Task goal: Although the entries contain pictures, copy only their text, exactly as written.

(Screenshot and code edit data)
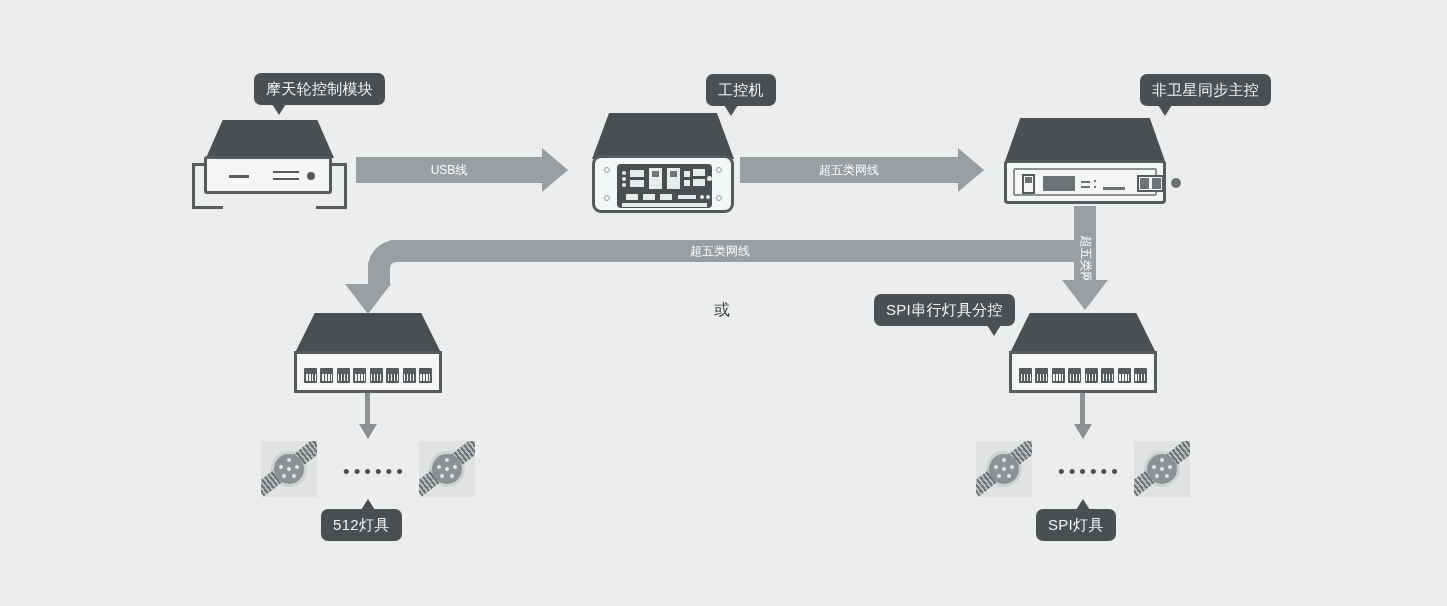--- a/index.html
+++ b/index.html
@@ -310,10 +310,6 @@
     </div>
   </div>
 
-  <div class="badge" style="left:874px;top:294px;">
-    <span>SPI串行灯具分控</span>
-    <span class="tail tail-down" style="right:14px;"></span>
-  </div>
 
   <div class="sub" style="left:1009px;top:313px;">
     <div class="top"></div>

Reply to the exercise:
--- a/index.html
+++ b/index.html
@@ -310,10 +310,6 @@
     </div>
   </div>
 
-  <div class="badge" style="left:874px;top:294px;">
-    <span>SPI串行灯具分控</span>
-    <span class="tail tail-down" style="right:14px;"></span>
-  </div>
 
   <div class="sub" style="left:1009px;top:313px;">
     <div class="top"></div>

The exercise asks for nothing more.